• _What needs to be done_: Reproduce the lines of the data starting at the line containing "Reforms began in" and ending at the line containing "We thus eliminated", swapping "prohibition" for "temperance" and leaving everything else unchanged.

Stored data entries
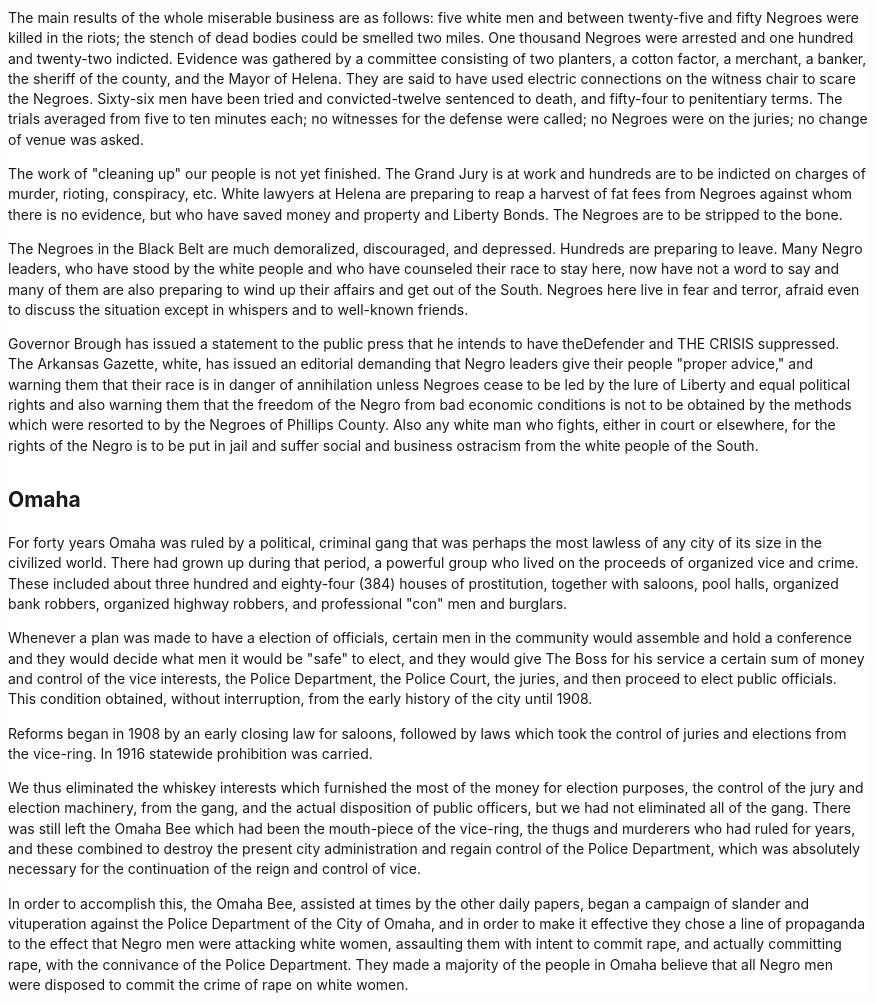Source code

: The main results of the whole miserable business are as follows: five white men and between twenty-five and fifty Negroes were killed in the riots; the stench of dead bodies could be smelled two miles. One thousand Negroes were arrested and one hundred and twenty-two indicted. Evidence was gathered by a committee consisting of two planters, a cotton factor, a merchant, a banker, the sheriff of the county, and the Mayor of Helena. They are said to have used electric connections on the witness chair to scare the Negroes. Sixty-six men have been tried and convicted-twelve sentenced to death, and fifty-four to penitentiary terms. The trials averaged from five to ten minutes each; no witnesses for the defense were called; no Negroes were on the juries; no change of venue was asked.

The work of "cleaning up" our people is not yet finished. The Grand Jury is at work and hundreds are to be indicted on charges of murder, rioting, conspiracy, etc. White lawyers at Helena are preparing to reap a harvest of fat fees from Negroes against whom there is no evidence, but who have saved money and property and Liberty Bonds. The Negroes are to be stripped to the bone.

The Negroes in the Black Belt are much demoralized, discouraged, and depressed. Hundreds are preparing to leave. Many Negro leaders, who have stood by the white people and who have counseled their race to stay here, now have not a word to say and many of them are also preparing to wind up their affairs and get out of the South. Negroes here live in fear and terror, afraid even to discuss the situation except in whispers and to well-known friends.

Governor Brough has issued a statement to the public press that he intends to have theDefender and THE CRISIS suppressed. The Arkansas Gazette, white, has issued an editorial demanding that Negro leaders give their people "proper advice," and warning them that their race is in danger of annihilation unless Negroes cease to be led by the lure of Liberty and equal political rights and also warning them that the freedom of the Negro from bad economic conditions is not to be obtained by the methods which were resorted to by the Negroes of Phillips County. Also any white man who fights, either in court or elsewhere, for the rights of the Negro is to be put in jail and suffer social and business ostracism from the white people of the South.

## Omaha

For forty years Omaha was ruled by a political, criminal gang that was perhaps the most lawless of any city of its size in the civilized world. There had grown up during that period, a powerful group who lived on the proceeds of organized vice and crime. These included about three hundred and eighty-four (384) houses of prostitution, together with saloons, pool halls, organized bank robbers, organized highway robbers, and professional "con" men and burglars.

Whenever a plan was made to have a election of officials, certain men in the community would assemble and hold a conference and they would decide what men it would be "safe" to elect, and they would give The Boss for his service a certain sum of money and control of the vice interests, the Police Department, the Police Court, the juries, and then proceed to elect public officials. This condition obtained, without interruption, from the early history of the city until 1908.

Reforms began in 1908 by an early closing law for saloons, followed by laws which took the control of juries and elections from the vice-ring. In 1916 statewide prohibition was carried.

We thus eliminated the whiskey interests which furnished the most of the money for election purposes, the control of the jury and election machinery, from the gang, and the actual disposition of public officers, but we had not eliminated all of the gang. There was still left the Omaha Bee which had been the mouth-piece of the vice-ring, the thugs and murderers who had ruled for years, and these combined to destroy the present city administration and regain control of the Police Department, which was absolutely necessary for the continuation of the reign and control of vice.

In order to accomplish this, the Omaha Bee, assisted at times by the other daily papers, began a campaign of slander and vituperation against the Police Department of the City of Omaha, and in order to make it effective they chose a line of propaganda to the effect that Negro men were attacking white women, assaulting them with intent to commit rape, and actually committing rape, with the connivance of the Police Department. They made a majority of the people in Omaha believe that all Negro men were disposed to commit the crime of rape on white women.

• _Reply_:
Reforms began in 1908 by an early closing law for saloons, followed by laws which took the control of juries and elections from the vice-ring. In 1916 statewide temperance was carried.

We thus eliminated the whiskey interests which furnished the most of the money for election purposes, the control of the jury and election machinery, from the gang, and the actual disposition of public officers, but we had not eliminated all of the gang. There was still left the Omaha Bee which had been the mouth-piece of the vice-ring, the thugs and murderers who had ruled for years, and these combined to destroy the present city administration and regain control of the Police Department, which was absolutely necessary for the continuation of the reign and control of vice.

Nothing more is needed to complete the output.